人は過去を見て現在を見て未来を見る。
過去に通ってきた道を眺めて納得し、反省し、受け入れて、未来に向かって歩いて行く。
たくさんあるタロットカードの中で印象に残る一枚をあげるとすると、私はカップの5のカードをあげます。
これは最初に書いたそんな流れを一枚で表していると思うのです。
だけど絵柄は暗く、ぱっと見「いいカードじゃないな」と思わせるさみしいカードです。
なんかタロットカードっていえば世界とか運命の輪とか愚者とか魔術師とか、明るい絵柄がイメージとして使われること多いように思います。
でも私はこれ。
なんでかって言われると、希望があるカードだからでしょうか。
どうみても暗くてさみしくて、カードの人物はもう人生おわったような哀愁を漂わせているのに?!
そう思う方もいるでしょうが、このカードは希望があるんですよ。
この人はこれまでの自分の歩んできた道を振り返って嘆いています。
「ああ、もうなんにもいいことないし、自分がやってきたことってなんだったんだろうな」
後悔しているかもしれないし、自暴自棄になってすさんでいるかもしれないし、悲しくて悲しくてやりきれない思いをしているかもしれません。

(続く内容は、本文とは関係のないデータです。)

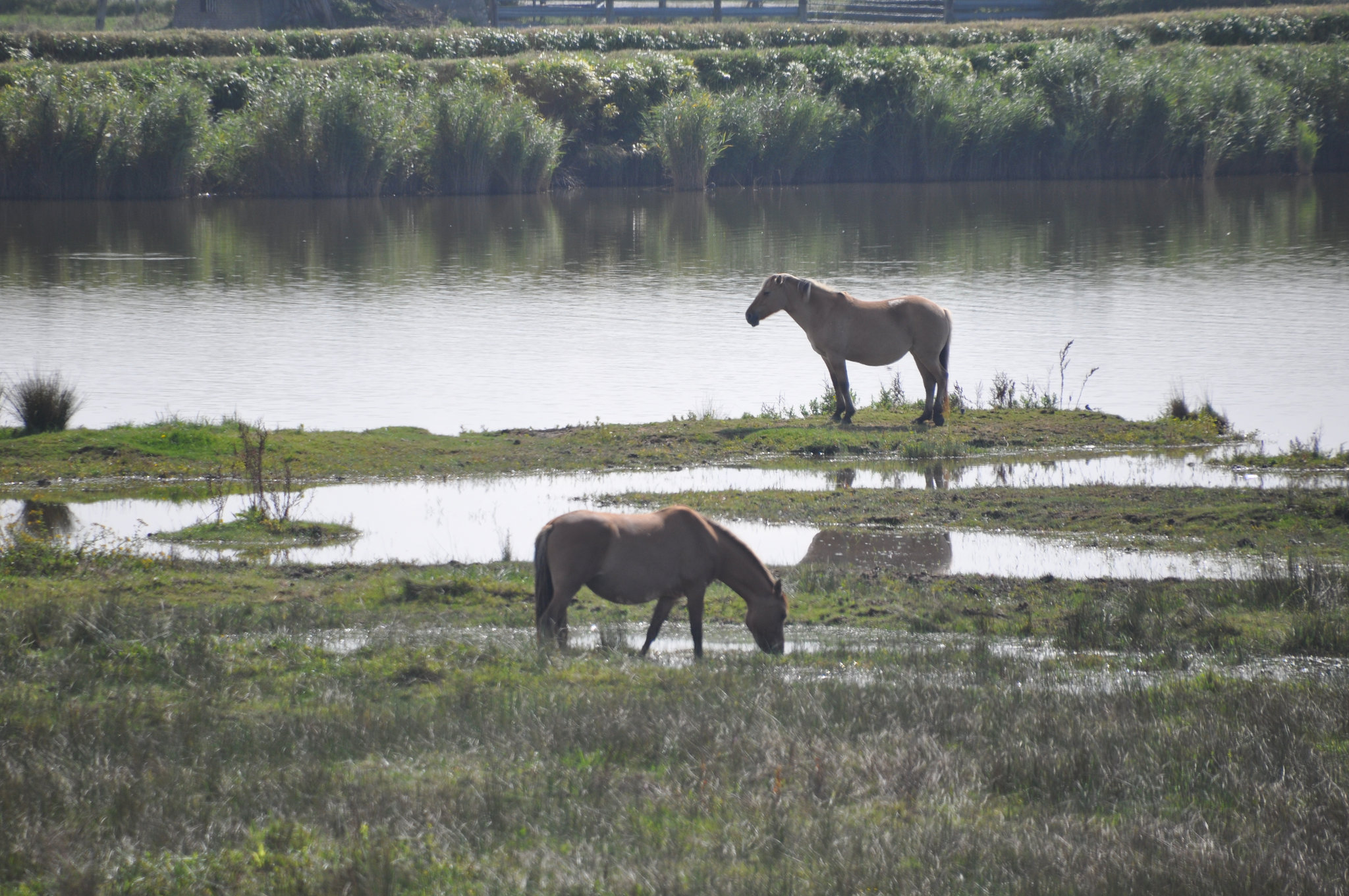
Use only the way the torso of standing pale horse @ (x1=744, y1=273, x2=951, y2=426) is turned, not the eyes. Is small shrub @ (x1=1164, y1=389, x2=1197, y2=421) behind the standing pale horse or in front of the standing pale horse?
behind

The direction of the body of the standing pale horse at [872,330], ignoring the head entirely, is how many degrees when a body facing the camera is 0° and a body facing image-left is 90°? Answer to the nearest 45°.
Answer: approximately 90°

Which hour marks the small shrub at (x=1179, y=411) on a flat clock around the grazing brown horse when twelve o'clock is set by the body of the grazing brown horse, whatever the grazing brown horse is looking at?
The small shrub is roughly at 10 o'clock from the grazing brown horse.

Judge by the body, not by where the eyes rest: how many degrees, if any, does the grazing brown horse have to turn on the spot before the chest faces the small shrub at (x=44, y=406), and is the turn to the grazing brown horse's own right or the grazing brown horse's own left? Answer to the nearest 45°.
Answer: approximately 135° to the grazing brown horse's own left

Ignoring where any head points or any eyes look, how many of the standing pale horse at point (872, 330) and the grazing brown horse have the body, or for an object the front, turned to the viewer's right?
1

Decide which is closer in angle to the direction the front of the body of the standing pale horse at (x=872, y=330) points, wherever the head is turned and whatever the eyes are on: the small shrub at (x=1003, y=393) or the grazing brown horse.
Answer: the grazing brown horse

とにかくこの人は今の自分に対して憤りを感じ、自信も失い、未来に希望も持てず、これから先どうやっていったらいいんだろうと嘆き悲しむ人になっています。
いや~、これのどこに希望が?!と。
この人はもうどうしたらいいかわからなくなってる自分のことで精一杯で、まわりを見る余裕がありません。
実際この人がこれまでの人生で手にした数々の経験や知識、技能、人間関係、宝物やアイテムなどが足下に転がっています。
崩れてしまった。
やっぱり終わってるじゃん。
だけど5つあるカップのうち2つはまだ残っているんです。
完全に終わっていない。
本当に必要な物だけが残されて、今も輝いて光りを放っているんです。
この人はそれに気づいてないからいつまでも嘆いているだけなんです。
そして後方には明日へ続く道もちゃんと用意されています。
川には橋がかかり、目指す場所への道はしっかりと続いています。
これからの展望はもちろんこの人次第でいかようにもかわりますが、決して悲観するような未来ではないんです。
要はこの人が気づくか気づかないかの話なんです。
世の中の大半ってこれに尽きると思うんです。
目の前にもたくさんヒントや気づきが用意されているんだけど、それだと気づかないでスルーして堂々巡りがあるわけで。
アンテナが鋭い人はそれだとキャッチして上手に進んでいける。
みんなどんなときもそのようでありたいと思うけれど、なかなかそうもいきません。
人は前向きになれないときはだいたい「下」を向いてます。
下を向くと視野が狭くなり、遠くを見れなくなります。
ほんのちょっと視線をずらして顔を上げてみたり、まわりを見渡してみたり、それが突破口になったり、今の自分を再確認するきっかけになったりします。
カードの人物に残された輝くカップは2つ。
ちょうど両手に持てる数です。
もしかしたら5つは持ちきれなくて落としたものだったのかもしれません。
この人は実は欲深い人で、持てない量なのに「絶対持って行くんだ!」とせっせ、せっせと積み上げて無理をしたのかもしれません。
一部は失いました。
だけど両手でしっかり持てる数が残り、それはその人にとって大事な中身が入っているものであり、それを持って心機一転歩いていくんだよって教えてくれてるんです。
必要なものは何か。
要らないものは何か。
それは思考であり物でありつながりすべてにおいてです。
それが整理できたら、もう一回はじめようって背中をおしてくれる力がわいてくる気がします。
だからこのカードは希望ですよ、絶対。